> TEXTE EXTRAIT:
Peut-être aussi que le manque, s’il appelle au désir, est déjà un changement en puissance…
Dans ce numéro se sont donc logés des textes couleur printemps. Écrits par les élèves auxquels je donnais ce cours. Non par bonté d’âme ni par dépit mais bien parce que pour gagner ma croûte, c’est ce que je sais faire de mieux, transmettre l’étonnement de la pensée et du doute dans les jalons posés par l’histoire des idées.
« Je désire parce que je suis une fille.
Pourtant on ne peut pas tout avoir et il faut limiter ses désirs,
Et on a peur d’être déçu.
Il faudrait faire plus attention à l’environnement,
Pour que je puisse bien m’amuser en ville. »
« Je désire parce que je suis.
Pourtant je ne suis pas un animal
Et je veux aller vivre quelque part où je vivrai heureuse et tranquille (si possible dans un trou d’Hobbit).
Il faudrait pouvoir faire ce qu’on a envie,
Pour que tout se passe mieux dans le monde.
Finalement, j’ai passé une bonne soirée malgré ma tristesse. »
« Je désire parce que je suis un être humain.
Pourtant, on a pas toujours ce qu’on veut,
Et alors, j’arrive à me contrôler.
Il faudrait légaliser la vente de cannabis
Pour que personne ne soit déçu.
Finalement, la vie devrait être plus simple. »
« Je désire voyager parce que ça me permet de m’évader.
Pourtant, le désir peut avoir différentes significations
Et c’est dommage.
Il faudrait que les gens arrêtent d’être jaloux
Pour que tout le monde soit heureux.
Finalement, c’est peut-être mieux comme ça. »
1. Les textes encadrés ont été rédigés par les élèves suite à un atelier proposé par Prospective Jeunesse sur la thématique du désir.

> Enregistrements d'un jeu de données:
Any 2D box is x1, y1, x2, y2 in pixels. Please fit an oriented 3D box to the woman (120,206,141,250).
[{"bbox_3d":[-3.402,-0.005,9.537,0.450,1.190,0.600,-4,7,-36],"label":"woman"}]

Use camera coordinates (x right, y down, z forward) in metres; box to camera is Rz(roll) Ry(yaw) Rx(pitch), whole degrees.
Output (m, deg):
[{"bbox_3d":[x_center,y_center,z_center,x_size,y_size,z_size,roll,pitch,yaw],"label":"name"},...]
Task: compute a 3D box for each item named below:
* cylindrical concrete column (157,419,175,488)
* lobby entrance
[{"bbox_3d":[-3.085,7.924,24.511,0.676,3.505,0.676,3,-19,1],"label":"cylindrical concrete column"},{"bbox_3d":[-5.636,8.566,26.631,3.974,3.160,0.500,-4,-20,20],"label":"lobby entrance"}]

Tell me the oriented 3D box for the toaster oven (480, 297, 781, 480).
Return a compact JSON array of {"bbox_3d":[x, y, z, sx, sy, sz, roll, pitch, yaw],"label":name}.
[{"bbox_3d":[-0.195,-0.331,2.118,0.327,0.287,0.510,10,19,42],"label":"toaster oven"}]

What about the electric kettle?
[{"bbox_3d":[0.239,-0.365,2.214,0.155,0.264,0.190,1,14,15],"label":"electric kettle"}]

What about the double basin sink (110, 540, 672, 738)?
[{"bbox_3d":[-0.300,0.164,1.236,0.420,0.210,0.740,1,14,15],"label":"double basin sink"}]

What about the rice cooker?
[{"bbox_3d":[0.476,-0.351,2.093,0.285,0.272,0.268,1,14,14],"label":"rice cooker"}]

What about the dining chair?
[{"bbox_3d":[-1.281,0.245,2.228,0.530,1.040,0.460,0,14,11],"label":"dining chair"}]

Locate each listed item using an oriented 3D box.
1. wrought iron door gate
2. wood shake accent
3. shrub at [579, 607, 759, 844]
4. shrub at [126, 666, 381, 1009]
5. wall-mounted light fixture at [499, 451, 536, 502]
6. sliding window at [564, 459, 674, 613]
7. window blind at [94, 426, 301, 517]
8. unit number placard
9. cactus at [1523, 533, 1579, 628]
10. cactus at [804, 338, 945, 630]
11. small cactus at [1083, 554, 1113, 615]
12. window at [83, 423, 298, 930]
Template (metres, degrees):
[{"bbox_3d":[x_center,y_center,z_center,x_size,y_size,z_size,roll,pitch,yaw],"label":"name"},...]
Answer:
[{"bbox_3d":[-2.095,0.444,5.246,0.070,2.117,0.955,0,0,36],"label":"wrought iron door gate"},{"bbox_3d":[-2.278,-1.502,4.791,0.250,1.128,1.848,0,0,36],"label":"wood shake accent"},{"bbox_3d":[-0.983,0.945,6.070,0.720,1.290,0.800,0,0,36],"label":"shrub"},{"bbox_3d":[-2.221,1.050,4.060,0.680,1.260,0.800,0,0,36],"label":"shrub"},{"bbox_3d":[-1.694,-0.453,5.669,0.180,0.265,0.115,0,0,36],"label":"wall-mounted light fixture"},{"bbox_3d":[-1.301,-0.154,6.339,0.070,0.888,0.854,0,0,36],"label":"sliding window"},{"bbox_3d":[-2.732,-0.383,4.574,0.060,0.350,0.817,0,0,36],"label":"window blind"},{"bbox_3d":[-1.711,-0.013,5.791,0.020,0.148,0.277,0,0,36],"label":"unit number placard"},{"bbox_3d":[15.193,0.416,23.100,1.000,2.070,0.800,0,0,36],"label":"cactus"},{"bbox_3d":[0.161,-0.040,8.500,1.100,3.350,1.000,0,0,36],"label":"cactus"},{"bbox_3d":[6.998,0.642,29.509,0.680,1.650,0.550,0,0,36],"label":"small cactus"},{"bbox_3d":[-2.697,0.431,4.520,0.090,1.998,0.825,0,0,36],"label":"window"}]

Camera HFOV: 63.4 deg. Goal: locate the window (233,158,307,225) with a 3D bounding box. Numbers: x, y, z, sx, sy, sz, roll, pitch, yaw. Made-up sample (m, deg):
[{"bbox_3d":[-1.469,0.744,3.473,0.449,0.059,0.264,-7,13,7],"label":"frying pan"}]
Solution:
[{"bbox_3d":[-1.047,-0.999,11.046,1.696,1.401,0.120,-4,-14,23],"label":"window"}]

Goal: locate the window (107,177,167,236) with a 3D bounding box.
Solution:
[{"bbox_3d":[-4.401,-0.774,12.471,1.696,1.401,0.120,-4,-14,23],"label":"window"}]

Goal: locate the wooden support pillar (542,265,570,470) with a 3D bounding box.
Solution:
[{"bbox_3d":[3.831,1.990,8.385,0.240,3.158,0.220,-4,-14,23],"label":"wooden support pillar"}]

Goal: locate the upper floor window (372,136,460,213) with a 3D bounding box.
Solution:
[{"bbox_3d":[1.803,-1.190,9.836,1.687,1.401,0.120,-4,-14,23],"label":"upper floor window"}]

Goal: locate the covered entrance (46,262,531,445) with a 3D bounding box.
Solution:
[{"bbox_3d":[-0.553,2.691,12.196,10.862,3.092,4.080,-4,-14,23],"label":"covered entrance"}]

> TRAVAIL DEMANDÉ:
A: Relevez toutes les lignes commençant par « Il faudrait » dans les textes d'élèves cités dans le texte sur le désir.
B: Recopiez le passage du texte sur le désir situé entre « Il faudrait légaliser » et « Et c’est dommage. », ces deux passages compris.
C: D'après le texte sur le désir, pourquoi la personne qui écrit donnait-elle ce cours aux élèves ?

> VOS RÉPONSES ÉCRITES:
A:
- Il faudrait faire plus attention à l'environnement
- Il faudrait pouvoir faire ce qu'on a envie
- Il faudrait légaliser la vente de cannabis
- Il faudrait que les gens arrêtent d'être jaloux

B:
Il faudrait légaliser la vente de cannabis
Pour que personne ne soit déçu.
Finalement, la vie devrait être plus simple. »
« Je désire voyager parce que ça me permet de m’évader.
Pourtant, le désir peut avoir différentes significations
Et c’est dommage.

C: Elle ne le donnait ni par bonté d'âme ni par dépit, mais pour gagner sa croûte. Transmettre l'étonnement de la pensée et du doute dans les jalons posés par l'histoire des idées est en effet ce qu'elle sait faire de mieux.